* EXCERPTED TEXT *
☆ ☆ ☆ ☆ ☆ ☆ ☆

From ddfe0bfd0681628c997b4380d2eed7f6f0ec7ef0 Mon Sep 17 00:00:00 2001
From: Eric Dumazet <edumazet@google.com>
Date: Mon, 13 May 2019 09:59:16 -0700
Subject: bpf: devmap: fix use-after-free Read in __dev_map_entry_free
MIME-Version: 1.0
Content-Type: text/plain; charset=UTF-8
Content-Transfer-Encoding: 8bit

commit 2baae3545327632167c0180e9ca1d467416f1919 upstream.

synchronize_rcu() is fine when the rcu callbacks only need
to free memory (kfree_rcu() or direct kfree() call rcu call backs)

__dev_map_entry_free() is a bit more complex, so we need to make
sure that call queued __dev_map_entry_free() callbacks have completed.

☆ ☆ ☆ ☆ ☆ ☆ ☆

* Chart analysis data *
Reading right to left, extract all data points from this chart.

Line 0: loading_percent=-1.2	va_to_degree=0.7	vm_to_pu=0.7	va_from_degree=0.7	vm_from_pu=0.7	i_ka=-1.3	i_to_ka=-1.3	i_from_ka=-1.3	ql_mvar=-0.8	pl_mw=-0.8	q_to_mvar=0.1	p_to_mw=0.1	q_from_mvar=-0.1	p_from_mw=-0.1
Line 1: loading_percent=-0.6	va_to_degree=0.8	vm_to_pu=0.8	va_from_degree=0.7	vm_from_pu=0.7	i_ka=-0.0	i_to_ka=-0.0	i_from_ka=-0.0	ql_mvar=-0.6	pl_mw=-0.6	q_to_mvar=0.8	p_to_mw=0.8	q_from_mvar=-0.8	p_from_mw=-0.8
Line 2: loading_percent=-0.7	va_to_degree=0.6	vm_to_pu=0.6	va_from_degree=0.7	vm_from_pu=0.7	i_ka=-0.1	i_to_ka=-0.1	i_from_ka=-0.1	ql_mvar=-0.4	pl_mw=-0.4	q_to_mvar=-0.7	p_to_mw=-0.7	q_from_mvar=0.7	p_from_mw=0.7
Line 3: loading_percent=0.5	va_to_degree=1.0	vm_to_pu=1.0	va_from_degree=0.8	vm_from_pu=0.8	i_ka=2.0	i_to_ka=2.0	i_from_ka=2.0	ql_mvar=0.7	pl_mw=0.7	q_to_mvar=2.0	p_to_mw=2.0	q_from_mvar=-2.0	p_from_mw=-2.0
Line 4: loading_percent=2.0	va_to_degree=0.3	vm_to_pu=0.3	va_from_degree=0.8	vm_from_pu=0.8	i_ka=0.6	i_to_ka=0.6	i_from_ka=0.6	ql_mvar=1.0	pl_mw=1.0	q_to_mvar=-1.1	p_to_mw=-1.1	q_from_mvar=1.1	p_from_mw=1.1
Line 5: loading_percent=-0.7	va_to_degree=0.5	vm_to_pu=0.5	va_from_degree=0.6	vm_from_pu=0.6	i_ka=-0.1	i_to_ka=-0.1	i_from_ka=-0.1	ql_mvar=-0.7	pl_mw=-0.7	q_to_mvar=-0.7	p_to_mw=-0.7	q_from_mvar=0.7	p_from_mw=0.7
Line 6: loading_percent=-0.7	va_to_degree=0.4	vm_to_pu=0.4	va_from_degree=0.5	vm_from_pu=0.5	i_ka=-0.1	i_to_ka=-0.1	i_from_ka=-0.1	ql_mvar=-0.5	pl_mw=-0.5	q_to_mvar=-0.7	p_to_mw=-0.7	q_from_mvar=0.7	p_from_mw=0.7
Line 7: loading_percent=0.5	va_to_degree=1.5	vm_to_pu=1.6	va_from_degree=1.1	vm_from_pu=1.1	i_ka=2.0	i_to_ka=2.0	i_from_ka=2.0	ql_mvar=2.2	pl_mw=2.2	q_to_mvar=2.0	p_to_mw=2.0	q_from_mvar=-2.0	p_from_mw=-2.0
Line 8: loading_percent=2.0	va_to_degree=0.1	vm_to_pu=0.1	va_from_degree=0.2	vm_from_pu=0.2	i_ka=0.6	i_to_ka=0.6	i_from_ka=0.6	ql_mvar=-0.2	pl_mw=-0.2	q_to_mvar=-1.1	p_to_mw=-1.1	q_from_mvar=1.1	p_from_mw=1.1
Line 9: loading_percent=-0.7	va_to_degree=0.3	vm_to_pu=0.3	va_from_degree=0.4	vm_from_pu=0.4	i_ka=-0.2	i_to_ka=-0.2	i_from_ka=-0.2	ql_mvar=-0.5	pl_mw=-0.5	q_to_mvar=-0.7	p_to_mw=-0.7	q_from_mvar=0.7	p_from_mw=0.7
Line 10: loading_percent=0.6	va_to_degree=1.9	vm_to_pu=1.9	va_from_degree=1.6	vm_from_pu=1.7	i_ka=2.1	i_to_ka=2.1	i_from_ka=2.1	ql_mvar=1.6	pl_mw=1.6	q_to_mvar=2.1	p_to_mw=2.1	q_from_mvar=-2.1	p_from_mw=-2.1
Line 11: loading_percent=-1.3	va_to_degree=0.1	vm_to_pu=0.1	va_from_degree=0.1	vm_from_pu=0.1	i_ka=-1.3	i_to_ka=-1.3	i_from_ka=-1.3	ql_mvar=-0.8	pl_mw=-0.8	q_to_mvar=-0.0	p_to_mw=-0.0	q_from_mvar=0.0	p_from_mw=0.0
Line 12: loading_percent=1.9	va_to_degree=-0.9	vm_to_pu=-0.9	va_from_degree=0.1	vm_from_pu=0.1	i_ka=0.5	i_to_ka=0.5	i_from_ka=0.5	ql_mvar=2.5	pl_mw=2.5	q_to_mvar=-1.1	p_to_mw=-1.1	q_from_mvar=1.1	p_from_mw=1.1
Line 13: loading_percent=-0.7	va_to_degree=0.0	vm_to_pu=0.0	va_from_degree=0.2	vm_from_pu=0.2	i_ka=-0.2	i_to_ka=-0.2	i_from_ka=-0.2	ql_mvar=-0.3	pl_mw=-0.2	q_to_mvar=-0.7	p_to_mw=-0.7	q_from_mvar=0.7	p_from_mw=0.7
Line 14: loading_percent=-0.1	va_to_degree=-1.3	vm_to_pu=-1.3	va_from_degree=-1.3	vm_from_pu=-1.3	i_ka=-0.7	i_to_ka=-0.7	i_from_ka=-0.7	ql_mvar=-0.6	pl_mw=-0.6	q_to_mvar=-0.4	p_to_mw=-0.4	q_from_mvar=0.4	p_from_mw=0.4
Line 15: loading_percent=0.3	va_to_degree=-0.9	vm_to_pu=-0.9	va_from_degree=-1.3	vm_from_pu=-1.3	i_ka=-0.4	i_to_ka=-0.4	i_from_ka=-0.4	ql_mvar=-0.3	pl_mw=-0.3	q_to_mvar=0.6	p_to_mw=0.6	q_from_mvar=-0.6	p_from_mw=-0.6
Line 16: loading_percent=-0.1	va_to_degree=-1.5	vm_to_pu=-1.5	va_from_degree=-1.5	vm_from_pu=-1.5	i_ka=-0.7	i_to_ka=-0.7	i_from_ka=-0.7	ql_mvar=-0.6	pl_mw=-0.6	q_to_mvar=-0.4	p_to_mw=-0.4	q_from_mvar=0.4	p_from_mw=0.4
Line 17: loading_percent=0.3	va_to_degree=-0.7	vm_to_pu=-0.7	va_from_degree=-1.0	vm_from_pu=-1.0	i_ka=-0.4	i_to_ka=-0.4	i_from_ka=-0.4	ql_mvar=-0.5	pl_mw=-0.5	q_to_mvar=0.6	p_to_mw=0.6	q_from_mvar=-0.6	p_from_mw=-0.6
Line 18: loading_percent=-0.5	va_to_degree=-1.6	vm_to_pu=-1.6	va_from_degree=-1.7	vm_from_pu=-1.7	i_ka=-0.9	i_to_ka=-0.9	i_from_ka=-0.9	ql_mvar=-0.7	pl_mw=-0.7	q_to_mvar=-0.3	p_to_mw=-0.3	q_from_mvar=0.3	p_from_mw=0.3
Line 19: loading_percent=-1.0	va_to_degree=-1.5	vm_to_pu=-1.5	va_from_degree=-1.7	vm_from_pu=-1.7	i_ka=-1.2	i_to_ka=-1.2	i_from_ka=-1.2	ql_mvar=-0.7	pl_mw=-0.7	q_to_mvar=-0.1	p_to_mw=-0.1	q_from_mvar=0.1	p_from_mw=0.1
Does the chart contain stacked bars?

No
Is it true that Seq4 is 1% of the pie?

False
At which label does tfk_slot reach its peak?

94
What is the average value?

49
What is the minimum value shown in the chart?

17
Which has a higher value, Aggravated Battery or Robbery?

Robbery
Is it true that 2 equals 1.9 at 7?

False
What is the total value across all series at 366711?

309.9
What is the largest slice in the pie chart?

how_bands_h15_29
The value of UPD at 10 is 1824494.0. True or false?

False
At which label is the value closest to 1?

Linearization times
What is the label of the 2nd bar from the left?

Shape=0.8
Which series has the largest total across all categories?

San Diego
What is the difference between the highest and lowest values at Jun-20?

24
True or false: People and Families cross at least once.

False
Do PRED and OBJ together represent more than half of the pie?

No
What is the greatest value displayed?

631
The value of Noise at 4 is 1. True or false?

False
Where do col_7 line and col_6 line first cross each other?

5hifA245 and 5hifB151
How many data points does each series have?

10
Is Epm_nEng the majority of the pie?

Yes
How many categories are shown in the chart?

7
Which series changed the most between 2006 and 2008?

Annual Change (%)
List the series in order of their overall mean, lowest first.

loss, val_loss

☆ ☆ ☆ ☆ ☆ ☆ ☆

* ASSIGNMENT 1 *
Answer these questions using the devmap patch excerpt:
(a) Who is named as the author of the patch?
(b) Which upstream commit does the patch come from?
(c) According to the subject line, what problem does the patch fix?
* ASSIGNMENT 2 *
Rewrite the paragraph of the devmap patch excerpt that begins "synchronize_rcu() is fine when" as one shorter sentence that keeps its main facts.
The records are material of their own and have no connection to the devmap patch excerpt.

* WRITTEN ANSWER 1 *
(a) Eric Dumazet <edumazet@google.com>
(b) Commit 2baae3545327632167c0180e9ca1d467416f1919
(c) A use-after-free Read in __dev_map_entry_free

* WRITTEN ANSWER 2 *
synchronize_rcu() is sufficient when RCU callbacks only free memory, such as kfree_rcu() or callbacks that call kfree() directly.